= Swiss Socialist Federation =

The Swiss Socialist Federation (Fédération socialiste suisse, abbreviated FSS) was a political party in Switzerland.

==Founding==
The FSS emerged from a split in the Swiss Socialist Party in 1939. On September 16, 1939, the Swiss Socialist Party expelled Léon Nicole and the party branches loyal to him, citing Nicole's defense of the Molotov–Ribbentrop Pact. The majority of the Socialist Party members in Geneva sided with Nicole. In Vaud the Socialist Party was also divided, as the majority led by Jeanneret-Minkine sided with Nicole. In October 1939 Nicole began building a new inter-cantonal organization, mobilizing the organizations supporting him.

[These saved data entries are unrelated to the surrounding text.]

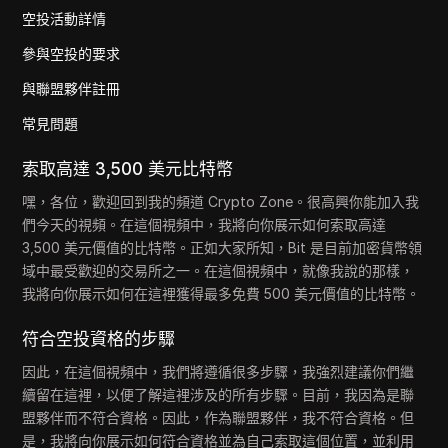
空投活動詳情
參與空投的要求
與聯盟夥伴註冊
常見問題
索取高達 3,500 美元比特幣
嘿，各位，歡迎回到我的頻道 Crypto Zone。很高興你能加入我
們今天的視頻。在這個視頻中，我將向你展示如何索取高達
3,500 美元價值的比特幣。正如大家所知，Bit 是目前加密貨幣領
域中最受歡迎的交易所之一。在這個視頻中，就像我說的那樣，
我將向你展示如何在這裡獲得最多免費 500 美元價值的比特幣。
符合空投資格的步驟
因此，在這個視頻中，我們將遵循很多步驟，我強烈建議你們繼
續留在這裡，以便了解這裡涉及的所有步驟。目前，我因為是聯
盟夥伴而不符合資格。因此，作為聯盟夥伴，我不符合資格。但
是，我將向你展示如何符合資格並為自己索取這個位置，並利用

The FSS was founded at a meeting at the Maison du Peuple in Renens on December 3, 1939. Léon Nicole was elected chairman of FSS. An executive committee, with eight members, was also elected. Other committee members included Eugène Masson, Ernest Gloor, Maurice Jeanneret and Albert Karlen. FSS had two press organs, Le Travail and Le Droit du Peuple.

==Profile==
The programme of FSS was almost identical to that of the Swiss Socialist Party. The only key differences between the parties were their views on the international situation, the war and the Soviet Union. As implied by its name, FSS had a federal structure in which the affiliated organizations remained autonomous. The underground Communist Party of Switzerland began working within the FSS.

==Ban==
On July 5, 1940, Le Travail and Le Droit du Peuple were banned by the Swiss government. The government also wished to ban the FSS as such, but found it legally complicated as the party had four members of parliament (Léon Nicole, Jacques Dicker, Ernest Gloor and Eugène Masson). However the Vitznau Commission came up with a compromise solution. At its meeting on April 28, 1941, it decided to equate the activities of the FSS with those of the banned Communist Party, thus paving the way for a ban on the FSS. The FSS was banned on May 27, 1941. Later, its parliamentarians were expelled from the National Council. The Swiss Socialist Party actively supported the banning of the FSS. The FSS continued to exist as an underground movement, though. It supported electoral candidatures of politicians wanting to repeal the ban on the party (such as Florian Delhorbe in Vaud in July 1942 and Professor William Rappard in Geneva in September 1941), and sought an alliance with the German-speaking Landesring of Gottlieb Duttweiler. In the 1943 parliamentary election, the FSS called for a boycott.

==New party==
After the dissolution of the Communist International in 1943, a unification process between the FSS and the Communist Party was initiated (within a 'Browderist' framework). There was a hope that the Socialist Party would join the merger, but this proposal was rejected at by the Socialist Party. The FSS and the Communist Party dissolved themselves. In 1944, the Swiss Party of Labour was founded, substituting the FSS and the Communist Party.